*** Data under study ***

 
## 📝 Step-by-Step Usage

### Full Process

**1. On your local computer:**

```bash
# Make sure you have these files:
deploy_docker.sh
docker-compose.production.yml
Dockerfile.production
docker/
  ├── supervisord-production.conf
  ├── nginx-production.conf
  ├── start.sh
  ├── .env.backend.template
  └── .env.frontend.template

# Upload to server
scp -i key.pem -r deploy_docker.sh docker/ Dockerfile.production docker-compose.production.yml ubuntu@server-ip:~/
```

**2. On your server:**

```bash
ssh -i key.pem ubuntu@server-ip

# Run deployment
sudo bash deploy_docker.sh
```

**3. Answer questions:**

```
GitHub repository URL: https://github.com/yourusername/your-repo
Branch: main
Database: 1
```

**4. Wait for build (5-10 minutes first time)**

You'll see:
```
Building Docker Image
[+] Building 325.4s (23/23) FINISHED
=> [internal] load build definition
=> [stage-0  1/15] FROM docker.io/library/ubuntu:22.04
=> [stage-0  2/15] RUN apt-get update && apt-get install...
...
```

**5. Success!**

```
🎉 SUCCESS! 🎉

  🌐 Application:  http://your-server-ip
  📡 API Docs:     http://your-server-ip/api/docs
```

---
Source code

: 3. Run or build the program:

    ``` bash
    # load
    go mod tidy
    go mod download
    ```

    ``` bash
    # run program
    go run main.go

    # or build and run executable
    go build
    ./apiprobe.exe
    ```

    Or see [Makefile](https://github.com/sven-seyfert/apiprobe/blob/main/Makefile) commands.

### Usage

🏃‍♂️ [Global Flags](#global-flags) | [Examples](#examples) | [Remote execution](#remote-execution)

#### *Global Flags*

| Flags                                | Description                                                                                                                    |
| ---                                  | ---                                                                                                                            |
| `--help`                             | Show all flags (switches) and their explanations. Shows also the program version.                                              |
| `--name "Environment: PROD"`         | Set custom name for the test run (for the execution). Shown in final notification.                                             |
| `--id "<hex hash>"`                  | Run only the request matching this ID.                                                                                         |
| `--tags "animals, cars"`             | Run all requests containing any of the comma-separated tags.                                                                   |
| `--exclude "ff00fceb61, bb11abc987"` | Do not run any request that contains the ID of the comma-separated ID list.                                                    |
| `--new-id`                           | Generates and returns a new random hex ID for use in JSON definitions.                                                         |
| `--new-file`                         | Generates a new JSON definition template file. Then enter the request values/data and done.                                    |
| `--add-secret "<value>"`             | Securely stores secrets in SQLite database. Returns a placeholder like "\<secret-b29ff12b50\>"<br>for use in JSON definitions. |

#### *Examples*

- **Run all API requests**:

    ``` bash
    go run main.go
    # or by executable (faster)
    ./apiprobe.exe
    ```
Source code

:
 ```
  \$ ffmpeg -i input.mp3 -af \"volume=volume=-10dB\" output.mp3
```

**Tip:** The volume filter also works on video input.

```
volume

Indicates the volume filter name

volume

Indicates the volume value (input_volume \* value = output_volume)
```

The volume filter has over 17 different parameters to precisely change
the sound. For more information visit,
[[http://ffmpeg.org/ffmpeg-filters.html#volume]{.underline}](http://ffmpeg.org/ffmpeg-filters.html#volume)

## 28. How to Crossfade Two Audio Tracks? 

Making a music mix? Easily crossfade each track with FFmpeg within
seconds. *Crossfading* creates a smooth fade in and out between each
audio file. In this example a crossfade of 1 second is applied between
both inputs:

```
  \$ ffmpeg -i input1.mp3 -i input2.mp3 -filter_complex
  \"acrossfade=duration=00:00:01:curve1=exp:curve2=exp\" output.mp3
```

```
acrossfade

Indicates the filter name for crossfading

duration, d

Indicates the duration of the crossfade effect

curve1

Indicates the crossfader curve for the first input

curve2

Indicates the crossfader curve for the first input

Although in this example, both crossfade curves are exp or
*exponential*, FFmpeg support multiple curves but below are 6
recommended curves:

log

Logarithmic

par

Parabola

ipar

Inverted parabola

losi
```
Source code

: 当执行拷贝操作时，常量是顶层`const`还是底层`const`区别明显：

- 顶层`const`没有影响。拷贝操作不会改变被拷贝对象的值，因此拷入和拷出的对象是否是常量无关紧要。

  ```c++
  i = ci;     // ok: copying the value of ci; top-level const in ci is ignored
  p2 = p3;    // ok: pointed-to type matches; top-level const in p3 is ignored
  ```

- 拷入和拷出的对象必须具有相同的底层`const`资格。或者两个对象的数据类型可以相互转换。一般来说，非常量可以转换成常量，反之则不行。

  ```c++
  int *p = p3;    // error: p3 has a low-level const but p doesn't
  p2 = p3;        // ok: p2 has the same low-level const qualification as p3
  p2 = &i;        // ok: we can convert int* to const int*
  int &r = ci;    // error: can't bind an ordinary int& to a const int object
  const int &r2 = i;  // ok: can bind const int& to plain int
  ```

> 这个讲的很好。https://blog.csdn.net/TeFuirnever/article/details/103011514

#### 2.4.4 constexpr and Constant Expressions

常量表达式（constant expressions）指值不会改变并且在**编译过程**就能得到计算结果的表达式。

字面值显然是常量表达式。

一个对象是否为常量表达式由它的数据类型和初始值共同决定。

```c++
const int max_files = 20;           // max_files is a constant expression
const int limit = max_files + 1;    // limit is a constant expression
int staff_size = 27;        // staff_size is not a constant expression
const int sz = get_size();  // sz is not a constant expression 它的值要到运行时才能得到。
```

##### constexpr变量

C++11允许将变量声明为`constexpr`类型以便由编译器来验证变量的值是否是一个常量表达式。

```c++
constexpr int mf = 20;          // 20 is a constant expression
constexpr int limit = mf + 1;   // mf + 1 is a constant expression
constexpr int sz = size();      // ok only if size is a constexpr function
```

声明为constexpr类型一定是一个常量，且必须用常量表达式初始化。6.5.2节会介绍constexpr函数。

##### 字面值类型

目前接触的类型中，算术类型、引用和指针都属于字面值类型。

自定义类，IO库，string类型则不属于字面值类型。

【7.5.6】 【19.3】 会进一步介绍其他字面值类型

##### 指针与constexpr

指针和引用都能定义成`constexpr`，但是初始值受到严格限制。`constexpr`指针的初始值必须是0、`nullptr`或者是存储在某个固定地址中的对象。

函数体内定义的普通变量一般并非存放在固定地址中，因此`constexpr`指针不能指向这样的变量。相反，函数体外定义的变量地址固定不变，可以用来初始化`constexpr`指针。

***

▶ What you are asked to do
Which lines of the records contain "definitions"? Show each of them.

▶ Answer to the exercise
| `--new-id`                           | Generates and returns a new random hex ID for use in JSON definitions.                                                         |
| `--add-secret "<value>"`             | Securely stores secrets in SQLite database. Returns a placeholder like "\<secret-b29ff12b50\>"<br>for use in JSON definitions. |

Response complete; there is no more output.